これは、伸び率は悪いが、ふとしたきっかけで化けるようなタイプだろう。これからが楽しみになってきた。

 

「これで、あたしの2連勝ね。後でなんか奢んなさいよ」

 

「ぐう・・・・・・」

 

前半、後半ともに鈴の勝利で終わった模擬戦。いつもならこの後片付けをして、食事に行くのだが、今回は新しく入った蘇摩も模擬戦に参加することになり、蘇摩の相手は、ラウラがすることになった。

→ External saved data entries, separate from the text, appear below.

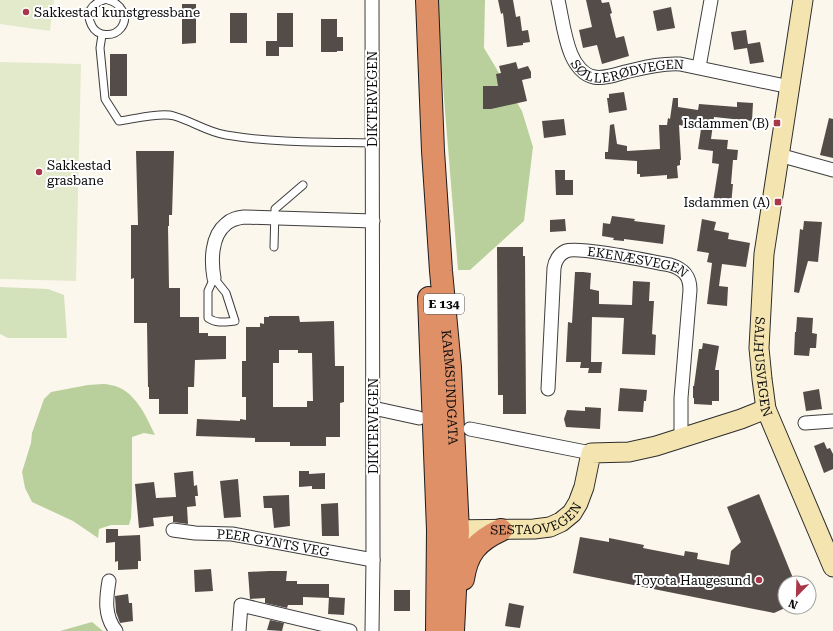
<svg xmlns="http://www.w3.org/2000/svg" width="833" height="631" font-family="'Roboto Serif',serif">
  <rect width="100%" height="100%" fill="#fcf7ed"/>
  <path fill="#d4e2bb" d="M0 287 48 289 64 295 67 338H8L0 334Z"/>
  <g fill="#bad09c">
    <path d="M436 0H485L484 48 522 111 533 147 524 221 470 270H458Z"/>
    <path d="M88 385C95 385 104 383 110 385 134 388 146 416 155 435L144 433 132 437V498L131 518 129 525H111L99 529 98 538 73 521 32 502 25 488 22 472 31 443 32 433 44 399 51 392Z"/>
    <path d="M92 622 103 631H60Z"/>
  </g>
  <g fill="#e3eacb">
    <path d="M0 0H54L50 31 0 24Z"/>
    <path d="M0 62 81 64 76 281 0 279Z"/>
  </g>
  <g fill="#534c49" fill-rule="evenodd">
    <path d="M498 0H513L516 17 520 16 522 31 528 30 530 42 523 43V45L507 47 503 13 501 14Z"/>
    <path d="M586 0H601L602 3 609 2 612 13 610 14 616 38 624 36 629 56 602 64 597 45 583 48 579 30 592 27Z"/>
    <path d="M182 4H196V43L182 44Z"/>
    <path d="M671 7 675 28 657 31 653 11Z"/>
    <rect x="230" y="13" width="17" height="30"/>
    <path d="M277 13H293V47H279V56H266V41H277Z"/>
    <path d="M321 19H337V37H343V51H337V52H321Z"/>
    <path d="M746 30 748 44 760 42 764 62 750 64 747 48 734 50 731 32Z"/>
    <rect x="110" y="54" width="17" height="42"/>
    <path d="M516 62 518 69 528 66 531 72V78L522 80 527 101 491 109H483V86H498L496 74 501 73 499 66Z"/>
    <path d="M624 92 627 110 609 113 607 98H609V94Z"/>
    <path d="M673 98H678V107L698 110 699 104 737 107V102L753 103 752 121 714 117 711 139 728 140 727 149 738 150 737 160H733L731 184H733L731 205 713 202 719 164 712 163 713 151 698 149 701 129 679 125 681 160H680V165L677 166 678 178 667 179V175L640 177V174H637V161L605 159V152H608L610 125 614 124 617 144 627 146V151L660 149 659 125H667L668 118 670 119Z"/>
    <path d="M829 118 833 119V158L820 155Z"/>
    <path d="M564 119 566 135 544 138 542 121Z"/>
    <path d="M136 151H174L172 215H169V226H168L169 288H180V317H199V333H208V336H226V359L195 360 194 387H188V414H159V399H149V387H148L147 323H134V278L131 279V225H138Z"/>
    <path d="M555 170H565V180H573V195H556Z"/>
    <path d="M612 216 635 219 634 221 665 225 663 244 632 240 624 239V241L613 240 614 238 602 236 603 223 610 224Z"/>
    <path d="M565 219 566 231 550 232V220Z"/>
    <path d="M702 219 716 222 714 230 729 233 728 239 750 243 746 267 722 264 719 286 728 287 727 306 707 304 712 263 707 262 709 253 697 251Z"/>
    <path d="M804 221 822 222 818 262 808 261 799 293 794 292 800 229 803 230Z"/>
    <path d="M497 247H523V256H525L526 414H503V395H498Z"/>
    <path d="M575 272H583L591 273 590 289 599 291V304L632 305 633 281 650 282 649 301H654L652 334 656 335 655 355 622 354 624 318 592 317 591 362H602L601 373H588L589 368H580L581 362H566L568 322 572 323Z"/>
    <path d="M269 316H299L300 322 334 321 335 366H344V402L340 403V437H326V446H290V442H255V438L196 436 197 419 240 421V419L246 420V397H242V361H246V327H260V323L264 324V317H269ZM279 350H298V353H312L313 401H307V407H273V363H279Z"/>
    <path d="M797 317 813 318 812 333 817 334 816 348H810L809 356 794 355 795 332H796Z"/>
    <path d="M703 343 719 346 715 370H719V401H712V405L694 404V398H693V386H694L699 349H702Z"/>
    <path d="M620 388 647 390 646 401H644L643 412 618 411Z"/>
    <path d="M819 389 822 409 806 411 803 392Z"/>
    <path d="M585 407 601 408 600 429 566 427 564 419 567 410 585 411Z"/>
    <path d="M824 442 827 449 830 448 833 454V469L824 473 814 446Z"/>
    <path d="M193 471 194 486 197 485 198 496H195L196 506 187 507 188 524 173 522V516L153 518 154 526 139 528 135 484 154 482 156 498 176 497 174 473Z"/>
    <path d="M299 471H309V474L325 473V489H312V486L299 487Z"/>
    <path d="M238 479 241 517 224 518 220 481Z"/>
    <path d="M759 494 795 583H785V608L774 613 573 573 580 537 609 542V538L644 545 643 548 684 556 685 551 698 553 697 559 729 565 731 551 741 542 727 507Z"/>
    <path d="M289 495 290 526 274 528 272 508H264L263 496Z"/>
    <path d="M338 503 339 536H322L321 504Z"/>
    <path d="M106 529H118V536L140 535 141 561H138V569L118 570V561L115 562V542L106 543Z"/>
    <path d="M211 569 213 591 195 592 194 570Z"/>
    <path d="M269 571H287L286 581H297V584H329V598L303 597V605H288L287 608 265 603V598L250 599 248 572Z"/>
    <rect x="394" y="590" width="16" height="21"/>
    <path d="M128 594 129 603H132L133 621 120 623 116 612 115 596Z"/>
    <path d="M329 597 345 598 344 615 328 614Z"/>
    <path d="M509 603 524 606 520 628 505 626Z"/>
    <path d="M270 620 284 623 282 631 267 630Z"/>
  </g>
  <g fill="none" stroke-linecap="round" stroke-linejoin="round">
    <g stroke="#3e3e3e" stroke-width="9">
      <g id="lane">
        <path d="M104 0C91 4 85 13 92 26 97 36 113 38 121 28 130 16 120 3 108 0"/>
        <path d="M102 35 100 48 105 99 119 121C133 119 162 112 174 116 192 121 207 132 226 135 274 143 323 142 372 143"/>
        <path d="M274 247 275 209 303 185"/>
        <path d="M214 278 226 293 235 321C225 322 217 324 208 318V291Z"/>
      </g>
    </g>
    <g stroke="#3e3e3e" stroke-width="15">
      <g id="street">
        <path id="s1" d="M558 0C562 18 564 37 571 54 575 64 583 75 594 77 604 79 615 75 625 72 643 68 661 63 680 64L790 87"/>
        <path d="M699 67 711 0"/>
        <path d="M779 155 833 170"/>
        <path d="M214 278C211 261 211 236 226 224 231 219 237 218 244 217L373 221"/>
        <path id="s2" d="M548 389 554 268C555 261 559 254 566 251 578 246 653 262 670 265 684 269 690 276 690 290L681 398V438"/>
        <path d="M373 408 419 418"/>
        <path d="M805 423 833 421"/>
        <path d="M470 429 591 453"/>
        <path id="s3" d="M173 530 195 533 232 534 373 560"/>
        <path d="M109 581C106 599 104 616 116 631"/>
        <path d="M239 631 241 605 350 631"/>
        <path d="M372 631 373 560 372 0"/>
      </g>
    </g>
    <g stroke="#2d2d2d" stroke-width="21">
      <g id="secondary">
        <path id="s4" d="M803 0 764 254 759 348 762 379 766 409 833 567"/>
        <path id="s5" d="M443 530 534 529 550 527 561 522 572 513 578 503 584 487 591 453 629 452 656 446 741 419 766 409"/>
      </g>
    </g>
    <g stroke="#1c1c1c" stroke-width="24">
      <g id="highway">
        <path id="s6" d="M427 0 433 151 441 271 450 367 458 531 453 631"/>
        <path d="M429 298 438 530 437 631"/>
        <path d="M463 579C467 553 477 541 501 530"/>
      </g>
    </g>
    <use href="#lane" stroke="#fff" stroke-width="7"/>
    <use href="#street" stroke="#fff" stroke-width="13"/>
    <use href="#secondary" stroke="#f4e5b0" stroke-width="19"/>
    <use href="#highway" stroke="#e09067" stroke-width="22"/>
  </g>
  <g fill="#a83749" stroke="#fff" stroke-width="1.5">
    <circle cx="26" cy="12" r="4"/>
    <rect x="773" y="119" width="8" height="8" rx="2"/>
    <circle cx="39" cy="172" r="4"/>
    <rect x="774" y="198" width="8" height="8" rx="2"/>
    <circle cx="759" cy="580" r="4"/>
  </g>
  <g text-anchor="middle" stroke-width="4" stroke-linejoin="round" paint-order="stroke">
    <rect fill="#fff" stroke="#545454" stroke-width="1" x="424" y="294" width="40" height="20" rx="3"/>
    <g font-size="12" font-weight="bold" fill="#0b0b0b">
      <text x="444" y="308">E 134</text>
    </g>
    <g font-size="13" fill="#0b0b0b" stroke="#fff" text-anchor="end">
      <text x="34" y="17" text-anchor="start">Sakkestad kunstgressbane</text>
      <text x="769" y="128">Isdammen (B)</text>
      <text x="47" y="170" text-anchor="start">Sakkestad<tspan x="47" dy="15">grasbane</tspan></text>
      <text x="770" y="207">Isdammen (A)</text>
      <text x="751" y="585">Toyota Haugesund</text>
    </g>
    <g font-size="13" fill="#0b0b0b" stroke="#fff">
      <text dy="5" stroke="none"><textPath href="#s1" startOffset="122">SØLLERØDVEGEN</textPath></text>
      <text transform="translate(372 99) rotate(-90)" y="5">DIKTERVEGEN</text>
      <text dy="5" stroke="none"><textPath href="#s2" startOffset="216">EKENÆSVEGEN</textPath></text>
      <text dy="5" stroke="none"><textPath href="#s4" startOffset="370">SALHUSVEGEN</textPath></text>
      <text dy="5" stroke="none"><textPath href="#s6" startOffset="388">KARMSUNDGATA</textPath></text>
      <text transform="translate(373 426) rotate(-90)" y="5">DIKTERVEGEN</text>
      <text dy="5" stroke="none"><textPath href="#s5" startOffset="96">SESTAOVEGEN</textPath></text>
      <text dy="5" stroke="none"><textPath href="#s3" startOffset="101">PEER GYNTS VEG</textPath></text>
    </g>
  </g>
  <g transform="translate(797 595) rotate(203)"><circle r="19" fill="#ffffff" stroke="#9d9d9d"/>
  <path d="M0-3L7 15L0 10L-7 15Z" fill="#a83749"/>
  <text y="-6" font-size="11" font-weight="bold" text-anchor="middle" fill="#0b0b0b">N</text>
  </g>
</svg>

蘇摩は一夏との模擬戦を希望したのだが、珍しくラウラが戦いたいというので、そう言う形になった。

 

ラウラのISは言わずもがなドイツ製第3世代『シュヴァルツェァ・レーゲン』流石は代表候補生、しかもIS部隊の隊長を務めるだけあって、1秒かからずにISを展開し切る。対する蘇摩は

 

「じゃ、行こうか」

 

蘇摩の左手につけているグローブ。ちょうど指のとこに穴があいており、指は露出する作りの革のグローブが輝き、蘇摩も光に包まれる。約1.5秒後光が消え蘇摩のISが現になった。

 

「アビス・ウォーカー(深淵歩き)」

 

その姿は、騎士を思わせる出で立ちだった。

 

暗い銀色の装甲は、一見少ないような印象を受ける。細身だが、必要な部分には必要十分な装甲がしっかりと張ってあり、腰周りに装備している非固定ブースタは

3対計6個の噴射口がある。

 

「あたしの甲龍と同じ格闘型なのかね」

 

鈴が蘇摩のISを見た感想は自身のISと同じタイプなのか。見た目は誰が見ても格闘戦を重視した作りだ。

 

「蘇摩は突進力重視の白兵戦がたって言ってけど」

 

一夏は蘇摩が言っていた事を復唱した。それを聞いたシャルロットが言った。

 

「じゃあ、ラウラが有利みたいだね。最も、彼のISでの実力派未知数だから、一概には言えないけど」

 

「ISのと言う事はあの人は生身では相当お強いのですの?」

 

シャルロットの言葉にセシリアが反応する。シャルは頷いてからこう続けた。

 

「ほら、この前話したでしょ?喫茶店での立てこもり事件。その時に強盗団を一蹴した人が彼だよ」

 

セシリアと鈴、一夏は驚きを隠せないようだった。前に聞いたあの男の人が目の前の人物だということが結びつかない。今も軽く笑っている少年が、シャルロットやラウラを驚愕させるほどの実力を持っているということが。だが、そんな彼らの思いもこの戦闘で払拭される。